The Nye County Water District Governing Board heard a bold idea Monday that could accomplish a number of strategic goals, including providing a permanent water system to nearby Trout Canyon.
The Carpenter 1 Fire and subsequent flooding last year demolished the 50-year-old pipeline that delivered potable water to the hand full of residents with homes in Trout Canyon. Ever since, those residents have had to haul their own potable water from a neighbor’s well into their homes.
Six weeks ago, a nonprofit, the Trout Canyon Land and Water Users Association, was formed to find solutions to the ongoing water woes. At some point, the association’s president, Bob McCormick, got together with water board Chair Donna Lamm, Valley Electric Association officials and county staff members to come up with an idea that could benefit all involved.
So far, the idea that’s taken shape includes building a new pipeline accessing the Trout Canyon springs, delivering water to the canyon’s beleaguered residents, diverting a majority into a hydroelectric generation station, benefiting VEA’s grid, and then shipping water into Pahrump Valley’s groundwater basin, to the tune of about 4,000 acre feet a year or more.
“The Division of Water Resources is on board with the concept because it brings water that is currently not being utilized into the south-end of the basin. I certainly won’t speak for them, the initial discussion seemed favorable,” county staff member Levi Kryder told water board members. “We are at the very earliest stages of this project. And it’s a bit of a misnomer to call it a project yet. It’s really an idea we are exploring to see if we can turn it into a project.”
McCormick told the board that he is attempting to explore as many opportunities as possible to return reliable water service to Trout Canyon and that this idea seems to suit the most local interests at one time.
“What we have, as Levi has laid out, is a concept, the possibility of a plan, interesting not only for Trout Canyon, but for the whole basin. We feel this is a great opportunity to come together, not only as three different entities, but as a region to utilize water that otherwise would not be used. The permitted water there is already quite high, but there is an additional quantity of water,” he said. “There is a quite a lot of water there that is far beyond what the Trout Canyon community would use. I think that is the big attraction for all the parties involved, to tap into water that is not currently being used in a very beneficial way for all parties.”
The Trout Canyon springs originate about three miles from the community and sits on Forest Service land in Clark County. However, the water is part of Basin 162, which is Pahrump Valley’s designated groundwater aquifer. Two existing permits, one an allotment for more than 100 acre feet and the other an allotment for power generation at six cubic feet of water per second, are in place at the water source. Those could be expanded.
Also, a permanent easement crosses the Forest Service property near the springs, which would make future development of this untapped resource easier, officials said.
McCormick said his association is looking to access U.S. Department of Agriculture funds, now that it is an official nonprofit. He said in order to access available grant monies, his group will need to perform two major tasks, an engineering report and an environment assessment.
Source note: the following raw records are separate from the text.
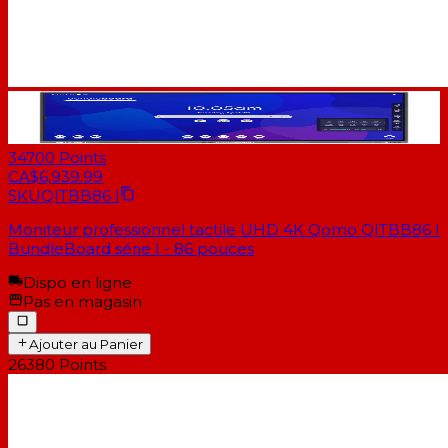
34700
Points
CA$6,939.99
SKU
QITBB86 I
Moniteur professionnel tactile UHD 4K Qomo QITBB86 I
BundleBoard série I - 86 pouces
Dispo en ligne
Pas en magasin
Ajouter au Panier
26380
Points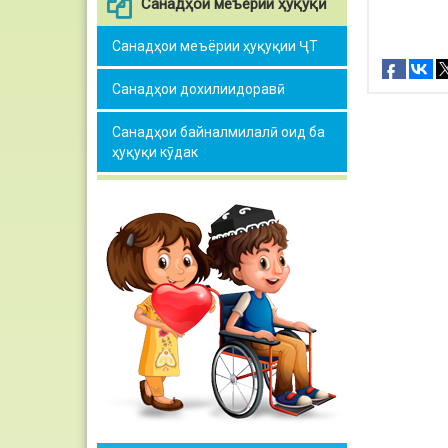
Санадҳои меъёрии ҳуқуқӣ
Санадҳои меъёрии ҳуқуқии ҶТ
Санадҳои дохилиидоравӣ
Санадҳои байналмилалӣ оид ба
ҳуқуқи кӯдак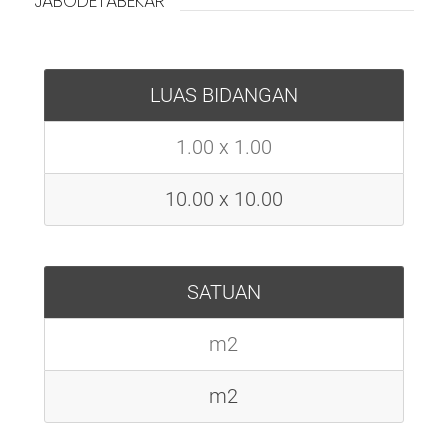
JABODETABEKAR
LUAS BIDANGAN
1.00 x 1.00
10.00 x 10.00
SATUAN
m2
m2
The group has already contracted with Sunrise Engineering of Utah to perform an engineering study at a cost of about $30,000. The association needs an additional $43,000 for an environmental assessment.
McCormick said the total cost of building a modern water system for Trout Canyon would likely be about $3 million by itself. He said VEA’s participation could shoulder some of the financial burden, however, should it decide to build a generation station and pipeline further south of the canyon, closer to Pahrump. Then he said it would be up to Nye County to connect to the pipeline there. Federal grant money could defray much of these costs, too.
“If a pipeline was built to the community, the excess water in the pipeline, once the community is supplied, could be used to generate hydroelectric power, which could be fed into the VEA grid and then the excess water from that could be piped down to the basin floor or south end of the Pahrump basin and reinjected for aquifer storage and recovery or put directly into a utility or question mark,” Kryder said, alluding to any number of possibilities on the horizon.
A discussion later Monday at the Basin 162 Groundwater Management Plan Advisory Committee meeting suggested that a cost-benefit analysis must still be completed before moving forward with any pipeline from Trout Canyon to Pahrump. Contract county staff member Oz Wichman told the committee that the costs of any pipeline would likely hover around $5 per diameter inch per foot of piping, or about $60 for every foot of 12-inch pipe. At 17 miles of pipeline, costs could easily exceed $5.3 million.
“As far as the potential benefits to the Pahrump community go, when I first looked at this, I thought, well, maybe this could be incorporated into the groundwater management plan that is going to be developed for Pahrump. As some sort of alternative, maybe this could result in a project that brings water for use in the Pahrump Valley that physically doesn’t come here right now,” Kryder said.
Water importation, basin committee members agreed, was a subject that deserved close scrutiny in the future.
What remains unclear is how Clark County and Southern Nevada Water Authority officials may react to the idea, since that county has its own water issues with which to deal. McCormick assured water board members that Clark County officials have been invited to provide their own input.